Процессия гостей и слуг последовала за ними.
Он уложил сестру на постель племянницы и отдал необходимые распоряжения горничным. Бросив последний взгляд на пепельное лицо Роуз, он зашагал назад к гостевым спальням Хедерингтонов.
Как и прежде, гости следовали за ним.
— И что теперь? — спросила Франсина, как только они приблизились к телу Хедерингтона.
— А теперь, — сказала мисс Пембертон, выступив вперед, — нам следует повнимательнее осмотреть тело лорда Хедерингтона.
Леди Стентон нырнула под свой расписной веер:
— Зачем?
— Потому что леди Хедерингтон не в состоянии… сказать нам, — ответила мисс Пембертон, — была ли его смерть случайной.
Гэвин наклонил голову в знак согласия.
— Вы подозреваете, что здесь возможна грязная игра? — спросила Франсина.
— Грязная игра вероятна, — поправил Эдмунд. — Я готов держать пари, что кто-то из тех, кто собрался в этой комнате, прикончил этого высокомерного фата.
Под столь многочисленными взглядами Гэвин был убежден, что знает, кого подозревают в убийстве.
— Хотелось бы мне доказать, что это не так.
Он сделал знак слугам войти в комнату. Они засуетились, обходя ее по периметру и зажигая свечи.
Гэвин медленно приблизился к кровати. Теперь, когда пламя свечей разогнало тени, он смог лучше разглядеть Хедерингтона. Голова графа была обвязана белым носовым платком. Часть платка над левым виском была заскорузлой от запекшейся крови. Гэвин бросил взгляд через плечо на мисс Пембертон и заметил, что она вздохнула.
— Что это? — выкрикнула стоявшая в двери девчонка Стентон. — Огнестрельная рана? Ножевая? Укус змеи?
Мисс Пембертон покачала головой:
— Кровь. — Все с шумом перевели дыхание. — Но его рана перевязана. Мы не можем знать, когда и как он получил эту рану.
Гэвин смотрел на женщину, стоявшую возле кровати.
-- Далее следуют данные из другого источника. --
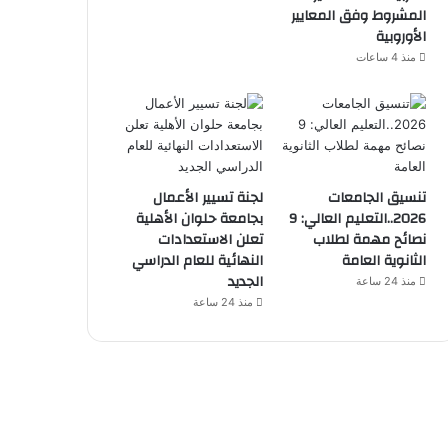
المشروط وفق المعايير
الأوروبية
منذ 4 ساعات
تنسيق الجامعات
لجنة تسيير الأعمال
2026..التعليم العالي: 9
بجامعة حلوان الأهلية
نصائح مهمة لطلاب
تعلن الاستعدادات
الثانوية العامة
النهائية للعام الدراسي
الجديد
منذ 24 ساعة
منذ 24 ساعة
Станет ли она защищать его от остальных? Выражение их лиц свидетельствовало о нерушимой уверенности в том, что если кто и убил сегодня вечером этого человека, то этим негодяем был, несомненно, Гэвин.
За последние одиннадцать лет мисс Пембертон была первым человеком, способным обратиться к логике, прежде чем внять слухам, утверждающим его вину. К счастью, она не могла сказать, каким орудием была нанесена роковая рана. Пострадавший ее очистил, промыл. Не так, ли? Возможно, они решат, что Хедерингтон поранился сам.
Бенедикт наконец шагнул вперед и потянул одеяло, окутывающее Хедерингтона. И тут стало очевидным, что левая сторона шеи Хедерингтона была испещрена кровоподтеками, а на правой стороне темнели синяки.
Бенедикт подавился воздухом. Его избыток вызвал у него жесточайший приступ кашля.
Никто не проронил ни слова.
Мисс Пембертон закрыла глаза и долго не открывала.
— Готова держать пари, — сказала она наконец, — что лорд Хедерингтон не мог задушить себя сам после того, как лег в постель.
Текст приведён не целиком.